- _Exercise details_
Which lines in the records below contain the string "typed"? Pull out each of them in full.

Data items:
┄┄┄┄┄┄┄┄┄┄┄┄┄┄┄┄┄┄┄┄
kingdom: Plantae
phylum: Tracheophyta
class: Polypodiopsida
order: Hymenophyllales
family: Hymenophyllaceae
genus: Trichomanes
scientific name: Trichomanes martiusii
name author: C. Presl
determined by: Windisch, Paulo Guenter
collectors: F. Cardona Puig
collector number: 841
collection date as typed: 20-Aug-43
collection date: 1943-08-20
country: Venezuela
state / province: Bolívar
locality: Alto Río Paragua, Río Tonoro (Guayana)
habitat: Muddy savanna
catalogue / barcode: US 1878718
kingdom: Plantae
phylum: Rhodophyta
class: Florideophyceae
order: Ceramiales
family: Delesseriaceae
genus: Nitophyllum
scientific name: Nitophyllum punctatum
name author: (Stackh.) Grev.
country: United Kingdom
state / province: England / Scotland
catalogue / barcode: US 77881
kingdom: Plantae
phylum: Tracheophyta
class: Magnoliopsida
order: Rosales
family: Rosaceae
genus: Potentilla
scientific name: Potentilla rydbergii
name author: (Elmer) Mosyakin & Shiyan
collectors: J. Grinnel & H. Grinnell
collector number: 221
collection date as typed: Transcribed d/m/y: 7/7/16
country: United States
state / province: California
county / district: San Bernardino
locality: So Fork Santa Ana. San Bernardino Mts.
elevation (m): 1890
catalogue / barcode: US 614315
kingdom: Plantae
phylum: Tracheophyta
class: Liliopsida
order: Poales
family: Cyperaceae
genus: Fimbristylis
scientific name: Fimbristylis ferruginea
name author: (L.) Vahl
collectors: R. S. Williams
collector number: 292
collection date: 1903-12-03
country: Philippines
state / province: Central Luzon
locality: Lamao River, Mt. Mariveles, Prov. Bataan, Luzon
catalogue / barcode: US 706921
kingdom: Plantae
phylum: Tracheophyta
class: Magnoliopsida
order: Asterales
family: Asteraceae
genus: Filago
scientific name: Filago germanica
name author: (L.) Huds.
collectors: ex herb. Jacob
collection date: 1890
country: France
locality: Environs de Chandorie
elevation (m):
┄┄┄┄┄┄┄┄┄┄┄┄┄┄┄┄┄┄┄┄
- _Result of this task_
collection date as typed: 20-Aug-43
collection date as typed: Transcribed d/m/y: 7/7/16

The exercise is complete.